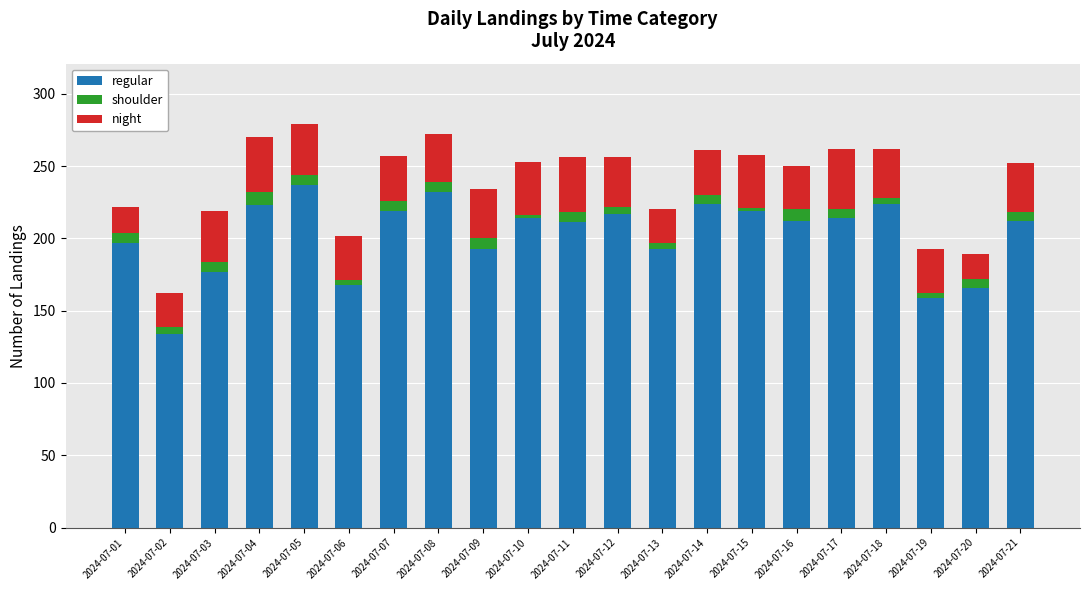

Count the number of data series in this chart.

3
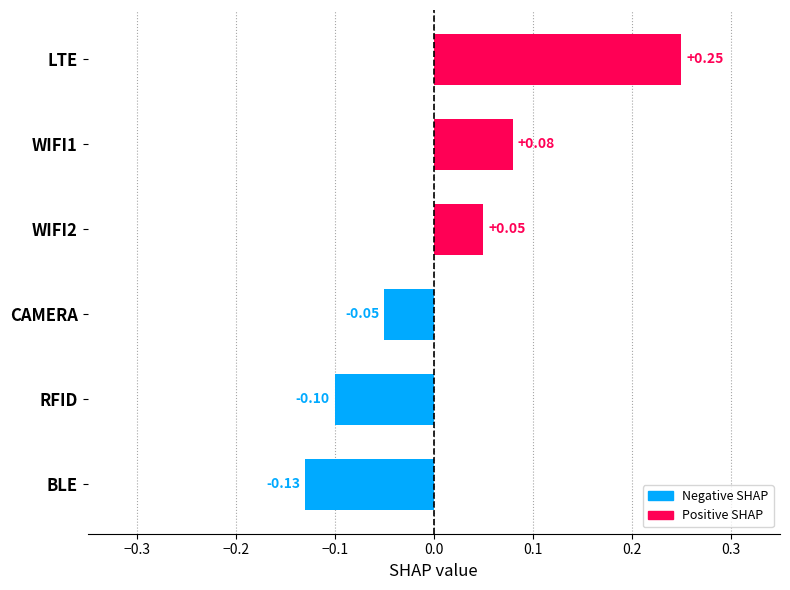

How many values are between 0 and 1?

3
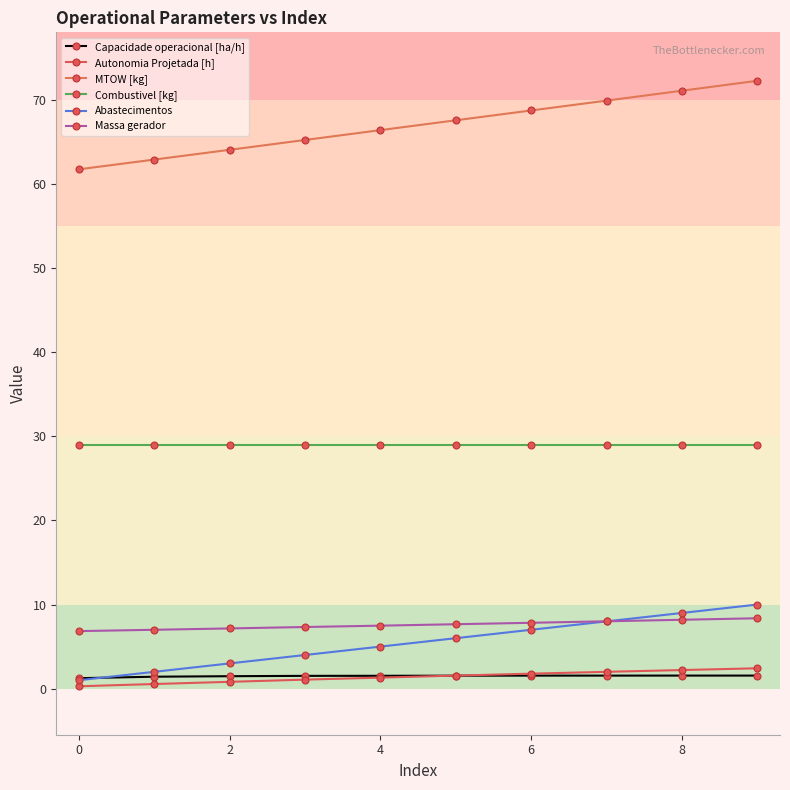

What is the highest value of the Capacidade operacional [ha/h] series?

1.6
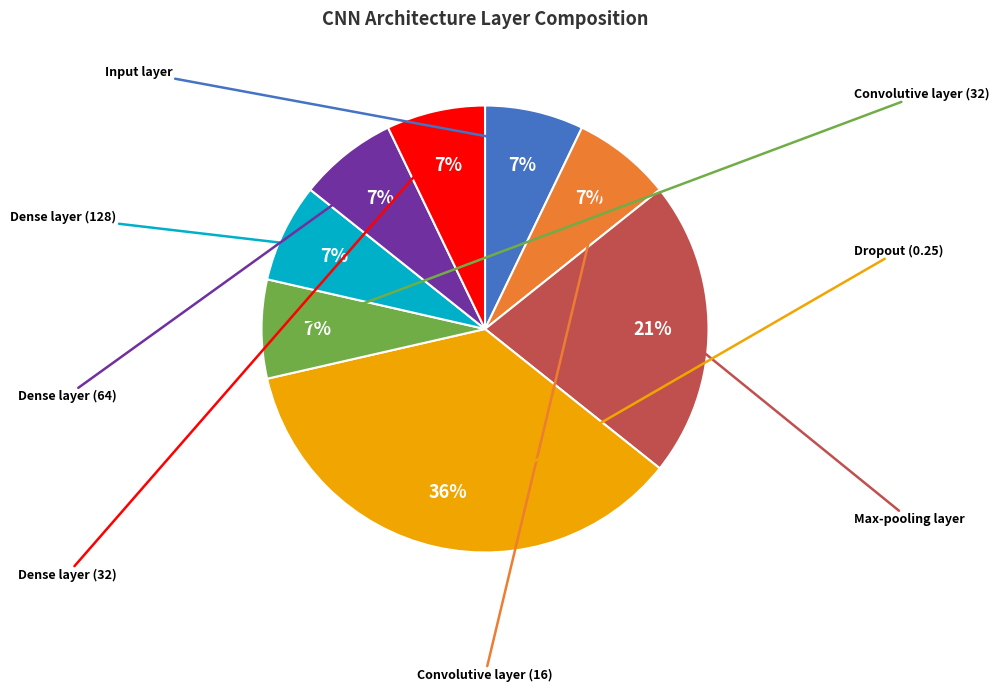

Is there a majority slice in this chart?

No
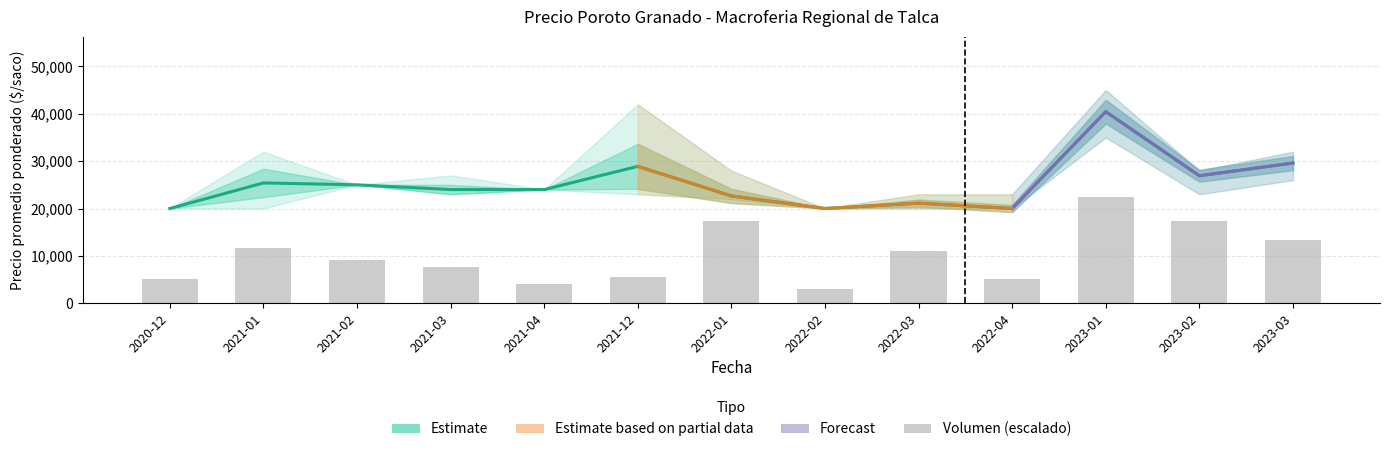

The Precio promedio ponderado series shows 26920.0 at 2023-02. True or false?

True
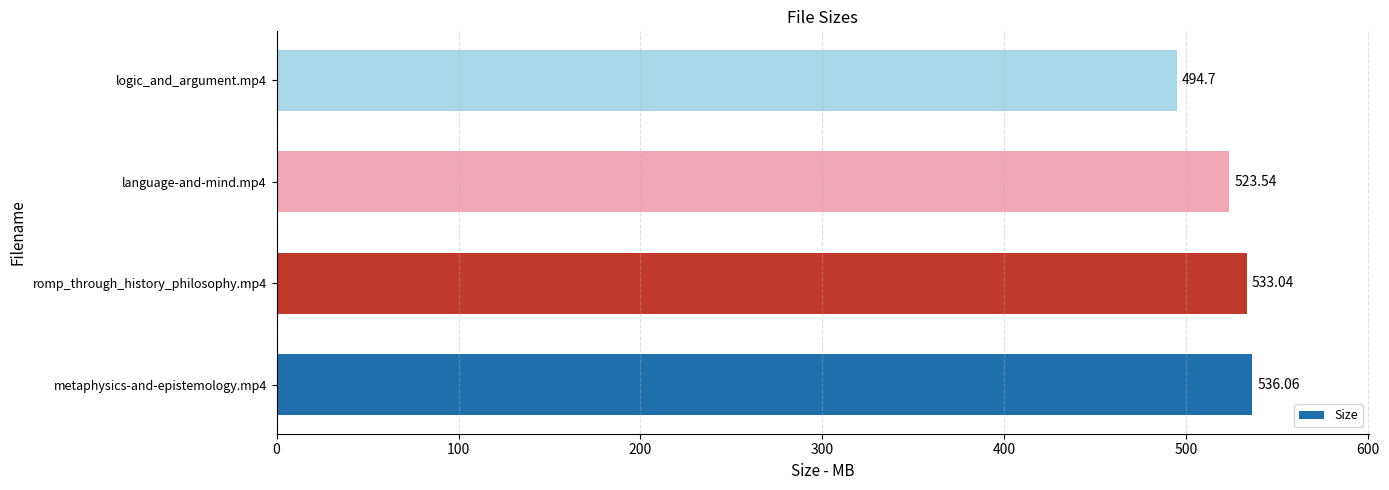

What is the maximum value shown in the chart?

536.1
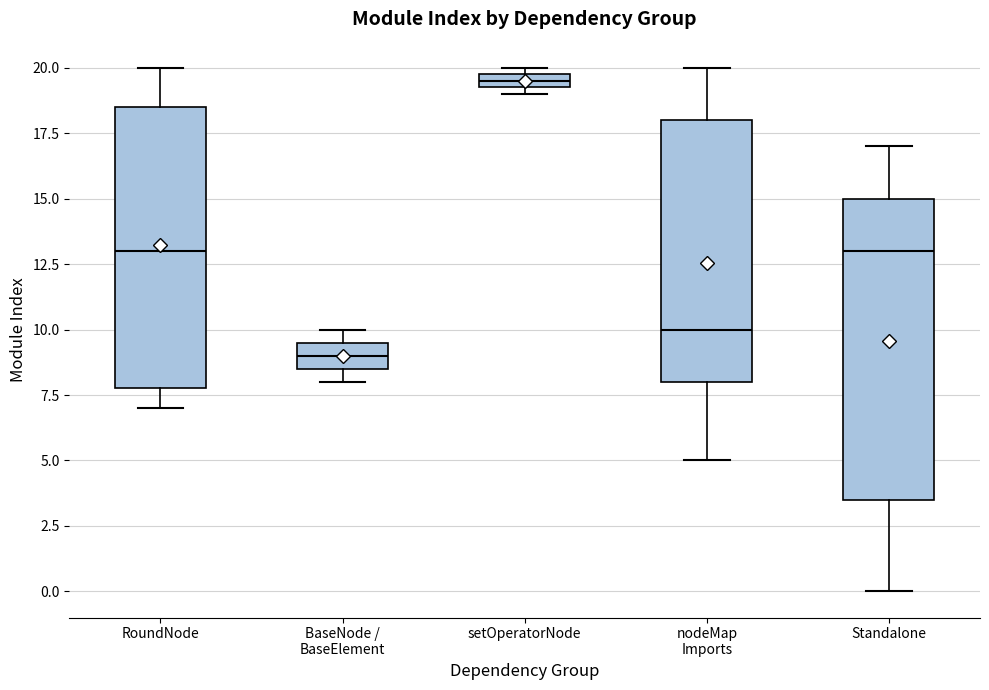

Which box is the tallest, from its lower edge to its upper edge?

Standalone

Exercise: Rewrite all of the entries above, swapping "chart" for "graph" wherever it appears and leaving everything else the same. Don't include the pictures.

Problem solution:
Count the number of data series in this graph.

3

How many values are between 0 and 1?

3

What is the highest value of the Capacidade operacional [ha/h] series?

1.6

Is there a majority slice in this graph?

No

The Precio promedio ponderado series shows 26920.0 at 2023-02. True or false?

True

What is the maximum value shown in the graph?

536.1

Which box is the tallest, from its lower edge to its upper edge?

Standalone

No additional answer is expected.